Melanie’s Response and Rewritten Draft
Sarah,
I really appreciate your kind comments, especially that you feel I succeeded in stringing together this spiderling’s tumbled thoughts. I considered your question to diagram the poem but I’d pull out my hair doing so! (I guess Laurence could’ve made diagramming the poem a part of the assignment, I’m so glad he didn’t.) I just now realize that I sent you two versions of the poem, the one in the body of the email was the more recent draft than what I attached, but no matter. I agree with your suggestion of the comma, so thank you very much.
Brown Recluse
Please don’t hate me,
a spiderling born suddenly
homeless during a summer of rain,
poured out of silk with fifty
sisters, fighting for space on a branch
as your hand hit me—yes, I fanged
your flesh not because I hate you—
(I have nothing but this precious
salve to slow down a clumsy great
body like yours, cutting through everything,
crushing life in a single step) simply put, fear
is born into us, how we turn aside,
how we must hide—I must leave
this restless weed, born
essentially alone as I was, hatched
during a season of prayed-for rain,
between a hill country highway
and a service road lined with tents, luscious
cardboard hiding places, breathtaking beauty!
Sarah’s Reply
Yes, I like what you've done very much. I can follow the structure through it readily now (and diagramming was drilled into me as I went through school but I didn't teach it later because for so many people it's just an additional barrier, not a helpful tool). I also follow the twists and turns of your thoughts much better now. I suspect more than a little of that is because I'm reading your later version. Anyway, I like it, and I find the little spider charming (even if she can be lethal)

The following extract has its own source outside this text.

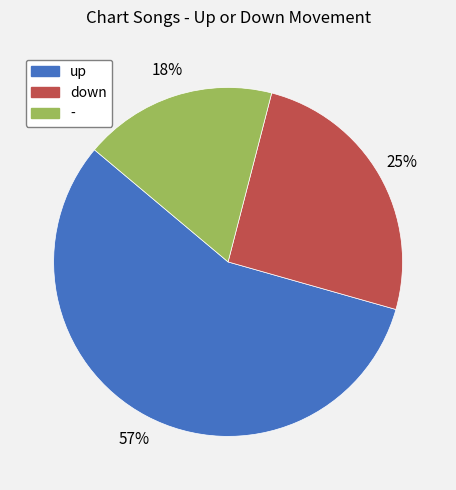

What is the largest slice in the pie chart?

up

And I was thinking about your feedback and have a couple of fixes to my poem after all, not big changes but clarifying some meanings (sometimes it takes a while for my unconscious to work on these things). I may be able to get to it today but it will probably be over the weekend.
The following Tuesday…
Well, I did get the poem revised. I revised it and wasn't satisfied with the changes, sat on it, showed it to a friend, and walked some of the changes back (they did remove some ambiguities but made it flatter). I reread it this morning and am good with it.
Sarah’s Revised Poem
Time Lapse
Clouds slide above the lake, flat-bottomed cumulus
that puff custard at the top and presage storm. They shadow
the white-capped water; they lift past the hills and travel on.
If we were to set a camera to catch them for the day,
we'd see them speed past, dissipate, then edge back in,
lines of white following the currents of the sky,
and if we kept on filming, a week, a month, a year,
the air would flicker—white gray blue, rain sun fog—
clouds blinking into being and passing on.
Decades would show us winter, dim, wind from the north,
summer glare slapping from waves—a perpetual pattern,
days lengthening and shortening in their season.
A hundred years might pass, morse code of light and dark,
and then more, a blur like a stream photographed at twilight,
whose current turns to mist flowing between forest stones.
Beneath the ever-changing torrent of the sky, windows
glisten on the far shore. Their lamps pulse the dark,
flashes and shadows on a quiver of water.
In centuries, lights outline the growing sand, then cluster high
and haze the night. They fade, give way to a necklace of light
faint through heavy trees along a twist of canyon.
Now, gaps in the string, and now a single gleam under the stars.
A firefly on a river bank, dark and bright, dark and light,
it lasts its moment, before the trees close round it, black.
Night comes and then day, storm and then sun, the years stream,
and all the long passing, the clouds sweep over.